[[ DATASET ENTRIES, beginning ]]
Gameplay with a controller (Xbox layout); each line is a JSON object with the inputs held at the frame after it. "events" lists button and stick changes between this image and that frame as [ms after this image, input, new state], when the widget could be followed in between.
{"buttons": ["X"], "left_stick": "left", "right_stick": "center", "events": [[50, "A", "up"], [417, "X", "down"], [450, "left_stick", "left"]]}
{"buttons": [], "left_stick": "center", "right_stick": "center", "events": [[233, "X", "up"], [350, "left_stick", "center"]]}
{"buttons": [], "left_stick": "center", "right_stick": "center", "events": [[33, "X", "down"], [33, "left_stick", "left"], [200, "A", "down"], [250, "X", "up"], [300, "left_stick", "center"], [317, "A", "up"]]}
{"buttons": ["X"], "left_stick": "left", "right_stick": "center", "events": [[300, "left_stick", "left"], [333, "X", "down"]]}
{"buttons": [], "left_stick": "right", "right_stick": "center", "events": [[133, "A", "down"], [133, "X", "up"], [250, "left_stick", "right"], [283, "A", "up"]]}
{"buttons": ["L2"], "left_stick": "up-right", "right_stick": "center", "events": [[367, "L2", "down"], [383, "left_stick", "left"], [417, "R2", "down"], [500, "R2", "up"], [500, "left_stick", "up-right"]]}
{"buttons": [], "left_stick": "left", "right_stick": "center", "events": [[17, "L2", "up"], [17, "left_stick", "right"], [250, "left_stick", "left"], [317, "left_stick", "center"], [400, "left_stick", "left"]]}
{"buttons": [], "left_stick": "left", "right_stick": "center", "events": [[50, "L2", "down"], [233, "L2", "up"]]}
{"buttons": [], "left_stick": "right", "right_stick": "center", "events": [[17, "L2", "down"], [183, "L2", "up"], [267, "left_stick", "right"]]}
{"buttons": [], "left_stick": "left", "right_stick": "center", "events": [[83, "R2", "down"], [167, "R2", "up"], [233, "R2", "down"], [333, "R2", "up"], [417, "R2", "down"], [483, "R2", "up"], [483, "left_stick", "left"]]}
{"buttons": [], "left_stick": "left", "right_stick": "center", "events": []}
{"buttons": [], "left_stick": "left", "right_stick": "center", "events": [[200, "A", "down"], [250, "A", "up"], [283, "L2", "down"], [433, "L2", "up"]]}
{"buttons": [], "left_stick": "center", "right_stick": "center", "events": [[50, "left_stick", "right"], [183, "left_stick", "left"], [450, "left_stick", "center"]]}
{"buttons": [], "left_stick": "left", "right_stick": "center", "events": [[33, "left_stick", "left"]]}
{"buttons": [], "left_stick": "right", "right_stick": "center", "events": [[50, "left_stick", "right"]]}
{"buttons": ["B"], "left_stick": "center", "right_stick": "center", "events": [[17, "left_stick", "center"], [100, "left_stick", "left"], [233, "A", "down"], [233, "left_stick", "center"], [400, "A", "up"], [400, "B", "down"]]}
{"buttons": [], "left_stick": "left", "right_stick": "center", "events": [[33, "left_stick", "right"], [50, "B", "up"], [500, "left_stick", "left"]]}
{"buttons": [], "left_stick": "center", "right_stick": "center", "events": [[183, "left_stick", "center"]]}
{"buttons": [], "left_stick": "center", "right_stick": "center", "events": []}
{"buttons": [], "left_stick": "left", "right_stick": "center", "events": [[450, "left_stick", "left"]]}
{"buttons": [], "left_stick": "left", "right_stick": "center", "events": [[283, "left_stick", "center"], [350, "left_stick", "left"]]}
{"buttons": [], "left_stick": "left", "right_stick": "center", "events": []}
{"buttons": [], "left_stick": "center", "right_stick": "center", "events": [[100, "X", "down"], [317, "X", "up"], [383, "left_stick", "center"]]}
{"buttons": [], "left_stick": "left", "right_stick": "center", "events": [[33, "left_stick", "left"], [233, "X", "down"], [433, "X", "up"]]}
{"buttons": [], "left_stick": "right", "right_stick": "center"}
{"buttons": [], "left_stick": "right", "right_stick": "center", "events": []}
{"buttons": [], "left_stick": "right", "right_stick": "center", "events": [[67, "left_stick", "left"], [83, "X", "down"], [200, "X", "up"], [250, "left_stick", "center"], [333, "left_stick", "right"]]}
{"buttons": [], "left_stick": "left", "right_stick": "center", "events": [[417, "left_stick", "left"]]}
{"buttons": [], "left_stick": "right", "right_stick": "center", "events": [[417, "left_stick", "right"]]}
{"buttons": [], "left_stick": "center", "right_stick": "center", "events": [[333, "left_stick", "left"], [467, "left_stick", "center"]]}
[[ DATASET ENTRIES, end ]]
» WHAT YOU HAVE TO DO: Please quote every record above exactly as it appears.

» RESPONSE BOX:
Gameplay with a controller (Xbox layout); each line is a JSON object with the inputs held at the frame after it. "events" lists button and stick changes between this image and that frame as [ms after this image, input, new state], when the widget could be followed in between.
{"buttons": ["X"], "left_stick": "left", "right_stick": "center", "events": [[50, "A", "up"], [417, "X", "down"], [450, "left_stick", "left"]]}
{"buttons": [], "left_stick": "center", "right_stick": "center", "events": [[233, "X", "up"], [350, "left_stick", "center"]]}
{"buttons": [], "left_stick": "center", "right_stick": "center", "events": [[33, "X", "down"], [33, "left_stick", "left"], [200, "A", "down"], [250, "X", "up"], [300, "left_stick", "center"], [317, "A", "up"]]}
{"buttons": ["X"], "left_stick": "left", "right_stick": "center", "events": [[300, "left_stick", "left"], [333, "X", "down"]]}
{"buttons": [], "left_stick": "right", "right_stick": "center", "events": [[133, "A", "down"], [133, "X", "up"], [250, "left_stick", "right"], [283, "A", "up"]]}
{"buttons": ["L2"], "left_stick": "up-right", "right_stick": "center", "events": [[367, "L2", "down"], [383, "left_stick", "left"], [417, "R2", "down"], [500, "R2", "up"], [500, "left_stick", "up-right"]]}
{"buttons": [], "left_stick": "left", "right_stick": "center", "events": [[17, "L2", "up"], [17, "left_stick", "right"], [250, "left_stick", "left"], [317, "left_stick", "center"], [400, "left_stick", "left"]]}
{"buttons": [], "left_stick": "left", "right_stick": "center", "events": [[50, "L2", "down"], [233, "L2", "up"]]}
{"buttons": [], "left_stick": "right", "right_stick": "center", "events": [[17, "L2", "down"], [183, "L2", "up"], [267, "left_stick", "right"]]}
{"buttons": [], "left_stick": "left", "right_stick": "center", "events": [[83, "R2", "down"], [167, "R2", "up"], [233, "R2", "down"], [333, "R2", "up"], [417, "R2", "down"], [483, "R2", "up"], [483, "left_stick", "left"]]}
{"buttons": [], "left_stick": "left", "right_stick": "center", "events": []}
{"buttons": [], "left_stick": "left", "right_stick": "center", "events": [[200, "A", "down"], [250, "A", "up"], [283, "L2", "down"], [433, "L2", "up"]]}
{"buttons": [], "left_stick": "center", "right_stick": "center", "events": [[50, "left_stick", "right"], [183, "left_stick", "left"], [450, "left_stick", "center"]]}
{"buttons": [], "left_stick": "left", "right_stick": "center", "events": [[33, "left_stick", "left"]]}
{"buttons": [], "left_stick": "right", "right_stick": "center", "events": [[50, "left_stick", "right"]]}
{"buttons": ["B"], "left_stick": "center", "right_stick": "center", "events": [[17, "left_stick", "center"], [100, "left_stick", "left"], [233, "A", "down"], [233, "left_stick", "center"], [400, "A", "up"], [400, "B", "down"]]}
{"buttons": [], "left_stick": "left", "right_stick": "center", "events": [[33, "left_stick", "right"], [50, "B", "up"], [500, "left_stick", "left"]]}
{"buttons": [], "left_stick": "center", "right_stick": "center", "events": [[183, "left_stick", "center"]]}
{"buttons": [], "left_stick": "center", "right_stick": "center", "events": []}
{"buttons": [], "left_stick": "left", "right_stick": "center", "events": [[450, "left_stick", "left"]]}
{"buttons": [], "left_stick": "left", "right_stick": "center", "events": [[283, "left_stick", "center"], [350, "left_stick", "left"]]}
{"buttons": [], "left_stick": "left", "right_stick": "center", "events": []}
{"buttons": [], "left_stick": "center", "right_stick": "center", "events": [[100, "X", "down"], [317, "X", "up"], [383, "left_stick", "center"]]}
{"buttons": [], "left_stick": "left", "right_stick": "center", "events": [[33, "left_stick", "left"], [233, "X", "down"], [433, "X", "up"]]}
{"buttons": [], "left_stick": "right", "right_stick": "center"}
{"buttons": [], "left_stick": "right", "right_stick": "center", "events": []}
{"buttons": [], "left_stick": "right", "right_stick": "center", "events": [[67, "left_stick", "left"], [83, "X", "down"], [200, "X", "up"], [250, "left_stick", "center"], [333, "left_stick", "right"]]}
{"buttons": [], "left_stick": "left", "right_stick": "center", "events": [[417, "left_stick", "left"]]}
{"buttons": [], "left_stick": "right", "right_stick": "center", "events": [[417, "left_stick", "right"]]}
{"buttons": [], "left_stick": "center", "right_stick": "center", "events": [[333, "left_stick", "left"], [467, "left_stick", "center"]]}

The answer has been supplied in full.